- **EXERCISE BRIEF**
Copy every line of the rows below word for word, leaving out the pictures.

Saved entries

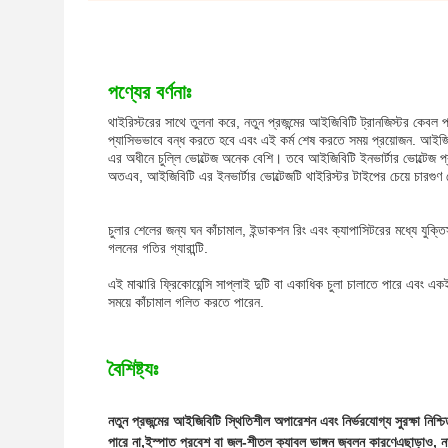
পণ্যের বর্ণনাঃ
থাইরিস্টরের সাথে তুলনা করে, নতুন প্রজন্মের আইজিবিটি ট্রানজিস্টর কেবল প
প্যাসিভভাবে বন্ধ করতে হবে এবং এই কর্ম শেষ করতে সময় প্রয়োজন. আইজি
এর অধীনে চুল্লি ভোল্টেজ অনেক বেশি। তবে আইজিবিটি ইনভার্টার ভোল্টেজ প
অতএব, আইজিবিটি এর ইনভার্টার ভোল্টেজটি থাইরিস্টর টাইপের চেয়ে চারগুণ 
চুলার শেলের জন্য ঘন কাঁচামাল, ইন্ডাকশন রিং এবং ক্যাপাসিটরের মধ্যে যুক্তিসঙ
গলনের গতির গ্যারান্টি.
এই মাঝারি ফ্রিকোয়েন্সি সাপ্লাই দুটি বা একাধিক চুলা চালাতে পারে এবং
সময়ে কাঁচামাল গলিত করতে পারেন.
বৈশিষ্ট্যঃ
নতুন প্রজন্মের আইজিবিটি স্থিতিশীল অপারেশন এবং নির্ভরযোগ্য সুরক্ষা নিশ্চিত
পারে না,ইস্পাত প্রবেশ বা জল-শীতল ক্যাবল ভাঙ্গন জ্বলন কারণেএছাড়াও, ন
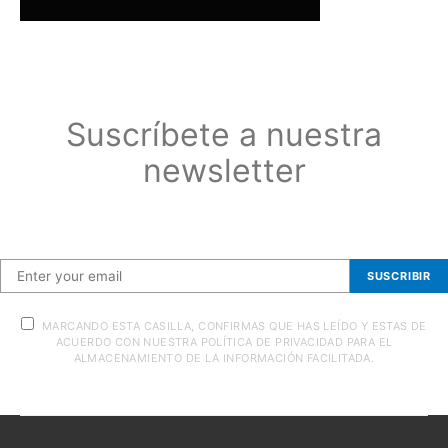
Suscríbete a nuestra
newsletter
Suscríbete a nuestra newsletter
SUSCRIBIR
MARCANDO ESTA CASILLA, CONFIRMAS QUE HAS LEÍDO Y ESTAS DE
ACUERDO CON NUESTRA POLÍTICA DE PRIVACIDAD PARA EL
ALMACENAMIENTO DE LA INFORMACIÓN FACILITADA.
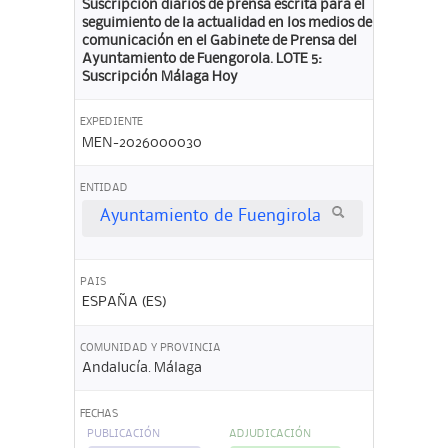
Suscripción diarios de prensa escrita para el
seguimiento de la actualidad en los medios de
comunicación en el Gabinete de Prensa del
Ayuntamiento de Fuengorola. LOTE 5:
Suscripción Málaga Hoy
EXPEDIENTE
MEN-2026000030
ENTIDAD
Ayuntamiento de Fuengirola
PAIS
ESPAÑA (ES)
COMUNIDAD Y PROVINCIA
Andalucía. Málaga
FECHAS
PUBLICACIÓN
ADJUDICACIÓN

- **OUTPUT**
পণ্যের বর্ণনাঃ
থাইরিস্টরের সাথে তুলনা করে, নতুন প্রজন্মের আইজিবিটি ট্রানজিস্টর কেবল প
প্যাসিভভাবে বন্ধ করতে হবে এবং এই কর্ম শেষ করতে সময় প্রয়োজন. আইজি
এর অধীনে চুল্লি ভোল্টেজ অনেক বেশি। তবে আইজিবিটি ইনভার্টার ভোল্টেজ প
অতএব, আইজিবিটি এর ইনভার্টার ভোল্টেজটি থাইরিস্টর টাইপের চেয়ে চারগুণ 
চুলার শেলের জন্য ঘন কাঁচামাল, ইন্ডাকশন রিং এবং ক্যাপাসিটরের মধ্যে যুক্তিসঙ
গলনের গতির গ্যারান্টি.
এই মাঝারি ফ্রিকোয়েন্সি সাপ্লাই দুটি বা একাধিক চুলা চালাতে পারে এবং
সময়ে কাঁচামাল গলিত করতে পারেন.
বৈশিষ্ট্যঃ
নতুন প্রজন্মের আইজিবিটি স্থিতিশীল অপারেশন এবং নির্ভরযোগ্য সুরক্ষা নিশ্চিত
পারে না,ইস্পাত প্রবেশ বা জল-শীতল ক্যাবল ভাঙ্গন জ্বলন কারণেএছাড়াও, ন
Suscríbete a nuestra
newsletter
Suscríbete a nuestra newsletter
SUSCRIBIR
MARCANDO ESTA CASILLA, CONFIRMAS QUE HAS LEÍDO Y ESTAS DE
ACUERDO CON NUESTRA POLÍTICA DE PRIVACIDAD PARA EL
ALMACENAMIENTO DE LA INFORMACIÓN FACILITADA.
Suscripción diarios de prensa escrita para el
seguimiento de la actualidad en los medios de
comunicación en el Gabinete de Prensa del
Ayuntamiento de Fuengorola. LOTE 5:
Suscripción Málaga Hoy
EXPEDIENTE
MEN-2026000030
ENTIDAD
Ayuntamiento de Fuengirola
PAIS
ESPAÑA (ES)
COMUNIDAD Y PROVINCIA
Andalucía. Málaga
FECHAS
PUBLICACIÓN
ADJUDICACIÓN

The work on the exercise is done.